Die Stimme des Wachmanns verlangte wieder meinen Namen und eine Rechtfertigung für mein Hiersein. Zeit, das Projekt abzuschließen. Ich hob das Mikrofon - der Druck der Pistolenmündung in meinem Nacken verstärkte sich reflexartig - und sagte langsam und deutlich: „Schneeschmelze. Eine Live-Installation von Onomatopoeticon."
„Was?", tönte es hinter mir. „Wie heißen Sie?"

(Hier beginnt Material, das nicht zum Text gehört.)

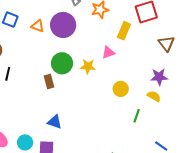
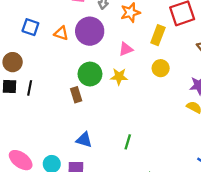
pink triangle: (108, 52) -> (126, 49), moved
yellow circle: (121, 89) -> (161, 68), moved
green line: (137, 116) -> (128, 142), moved

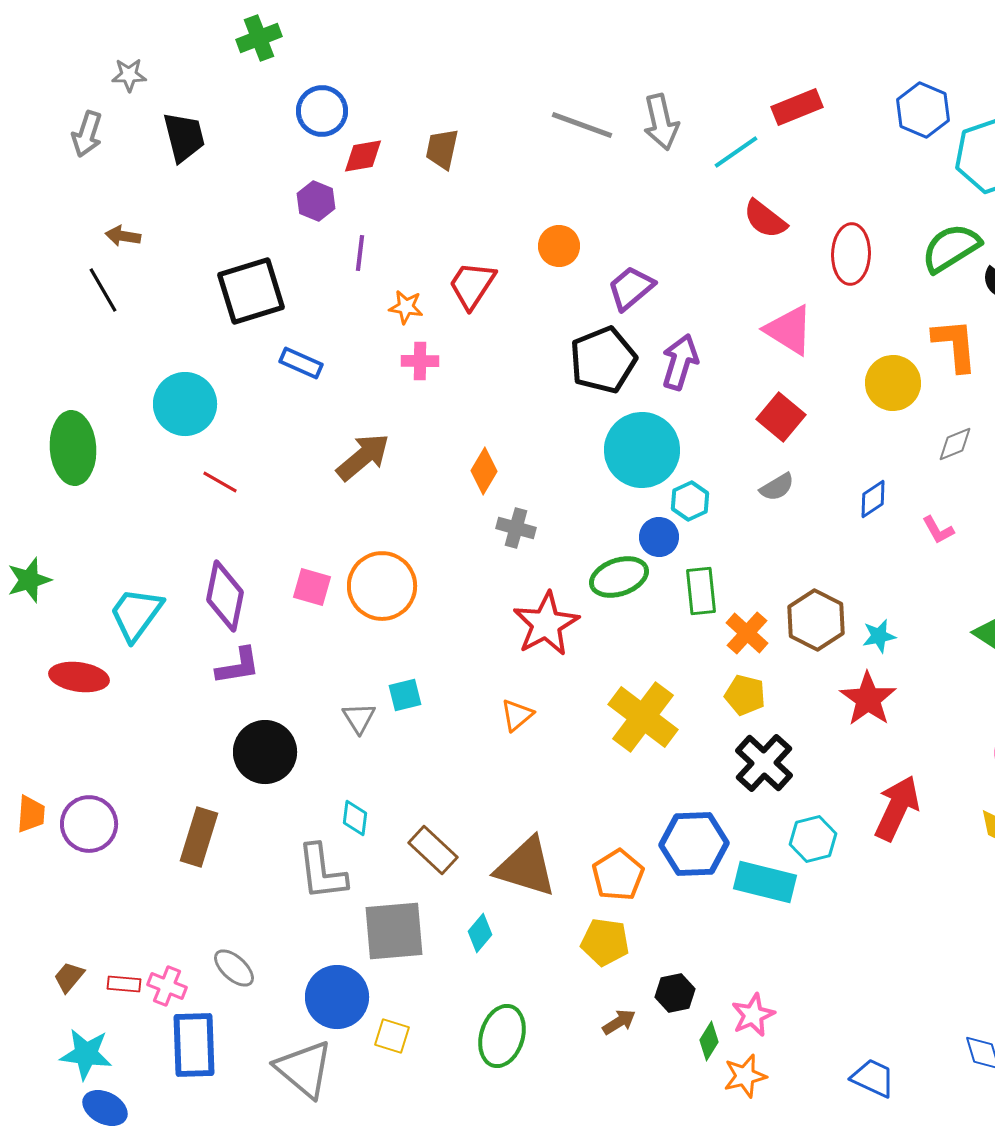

Ich nahm auch das noch auf. Schließlich, wie mir gerade klar wurde, hatte ich seine Schritte sogar mit in die Skulptur eingebaut. Künstlerische Integrität und das alles, und letztlich schuldete ich ihm zumindest eine namentliche Nennung. Laut sagte ich: „Mitwirkende: ..."; dann drehte ich mich um, lächelte mein strahlendstes Lächeln, hielt dem Gesicht hinter der Pistolenmündung das Mikrofon entgegen und fragte freundlich: „Name und Dienstnummer, bitte?"
Den Gesichtsausdruck konnte ich leider nicht aufzeichnen. Manche Dinge müssen lediglich in der Erinnerung verbleiben.